SonicWall Capture Labs Threat Research team warns that Egregor Ransomware attacks will intensify. This ransomware steals system information, banking, online account credentials, deploys keyloggers, and remote backdoors on Windows client and server software.
The library (Dll) is highly obfuscated and encrypted using Salsa20, ChaCha, and Rabbit stream ciphers along with RSA public-key cryptography. Egregor releases stolen data on the Egregor News website to increase pressure on the victims to pay the ransom.
Egregor News is both used publicly and on the Dark Web aka the Darknet. Egregor News is used to post the names and domains, along with data sets of the Egregor victims. The financial and tech sectors are at the top of the target list because they are the most profitable this year and will be well into the future.
If we were to count the potential Infections, we would have to take the countries populations into account. Australia 24.99 Million, Canada 37.59 Million, New Zealand 4.886 Million, The United Kingdom 66.65 Million and The United States 328.2 Million. Total population among the Five-Eye countries: 462.3 Million not counting South America and Africa. Data suggests that only about 50% of the population is connected and online. So potentially Egregor could infect up to 230 million Windows clients and/or servers.
Kmart and Vancouver Metro were recently attacked and this type of ransomware is expected in the future. Egregor Ransomware is uniquely assembled. Employing obfuscation and anti-analysis techniques. In order to fully decrypt and deploy the payload, the password associated with the sample must be provided at runtime.
Egregor interlinks stream ciphers-(symmetric-key algorithms): ChaCha-(2008), Salsa20-(2005), and Rabbit-(2003) in such a way combined with RSA-(Rivest-Shamir-Adleman) public-key cryptography that if you don’t have the password to the libraries (.dll, aka payloads) a Reverse Engineer, Security Analyst, Security Researcher will never be able to reverse engineer the payload. The community is linking Egregor with Maze Ransomware, where Egregor’s base source code derives from.
Debasish Mukherjee, VP, Regional Sales – APAC at SonicWall, says, “Ransomware is one of the most prolific criminal business models in existence today, mostly thanks to the multimillion-dollar ransom criminals demand from individuals and corporations. Egregor is a RaaS (Ransomware as a Service) that’s why they have a news website on the public facing web and on the dark web. The financial and tech sectors will always be at the top of the target list because they are the most profitable. SonicWall Gateway Anti-Virus (GAV) provides protection against this threat.”
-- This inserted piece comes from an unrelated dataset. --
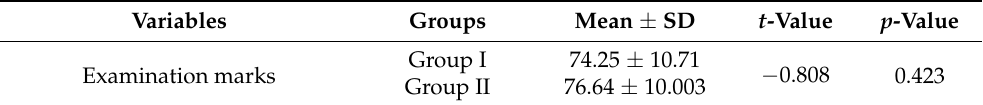
Table 1. Comparison of third-year examination marks between the two groups.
Attackers have to create a chain of events in order to leverage a library (Dll). This chain of events is called the infection chain. Egregor, will spread through the following chain:
Stage 1: Phishing campaigns; emails often include an attachment or implant (executable file). Although it can be difficult to identify suspicious files at the first glance—as they are commonly hidden within clandestine tricks only known to hackers and malware authors.
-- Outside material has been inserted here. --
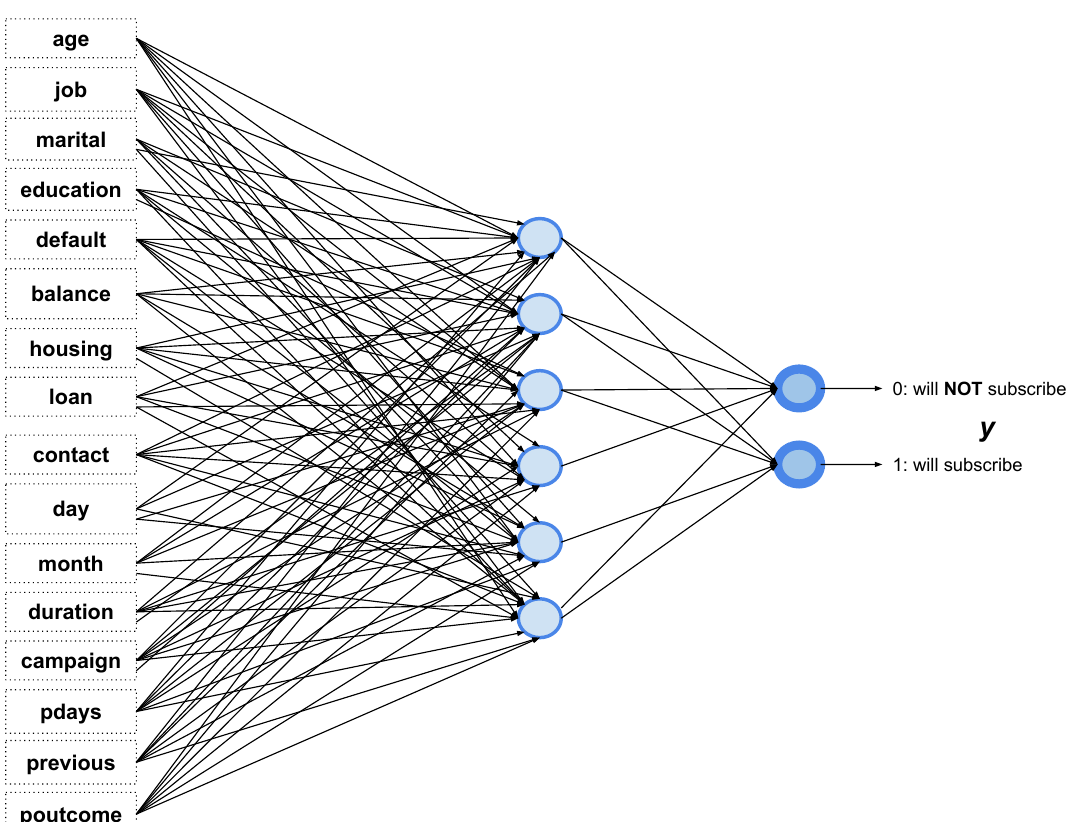
Figure 1. Multilayer Perceptron Artificial Neural Network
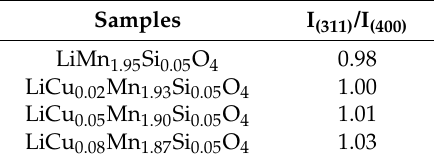
Table 1. Intensity ratio of (311)/(400) peaks of LiCu x Mn 1.95 − x Si 0.05 O 4 (x = 0, 0.02, 0.05, 0.08) samples.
Stage 2: The malware documents, attachments or implants from above carry nasty virii. Some of which are Qbot, Ursnif, and icedID. All three are trojans designed to steal data and they also spread other payloads; in the case of the Egregor campaign it spreads CobaltStrike. CobaltStrike is penetration software and one of the most powerful network attack kits available.
Stage 3: Command and Control Servers – attackers will send commands to systems compromised by malware and receive stolen data from a targeted system.
Stage 4: Cyber attackers will finally reach the library stage or other payloads. Usually in the form of .bat, .zip, .dll, .cfg, .obj, .bin, .exe. Most of this stage deals with injection into a piece of running software on the server or client.
All of the files will be encrypted but this really depends on the parameters used during installation. Egregor’s payload can accept several command line arguments, including:
-fast: Is used to limit file size for encryption.
-full: performs encryption of the full victim system (including local and network drives).
-multiproc: multi-process support.
-nomimikatz: Mimikatz is an open-source toolkit.
-nonet: does not encrypt network drives.
-path: specific folder to encrypt.
-target: target extension for encryption.
-append: file extension to append to encrypted files.
-norename: does not rename the files it encrypts.
-greetings: prepends the name to the ransom note.
-samba: provide shared access to files, printers, and serial ports between nodes.
-killrdp: remote desktop protocol
Further Debasish mentioned that, “Organizations with traditional cybersecurity solutions have realized that shifting to a Boundless Cybersecurity model is the future of securing businesses from vulnerability. Cyber-attacks are constantly evolving and require much more sophisticated capability like use of deep tech such as AI and ML to recognize attacks rather than defending a known vector.”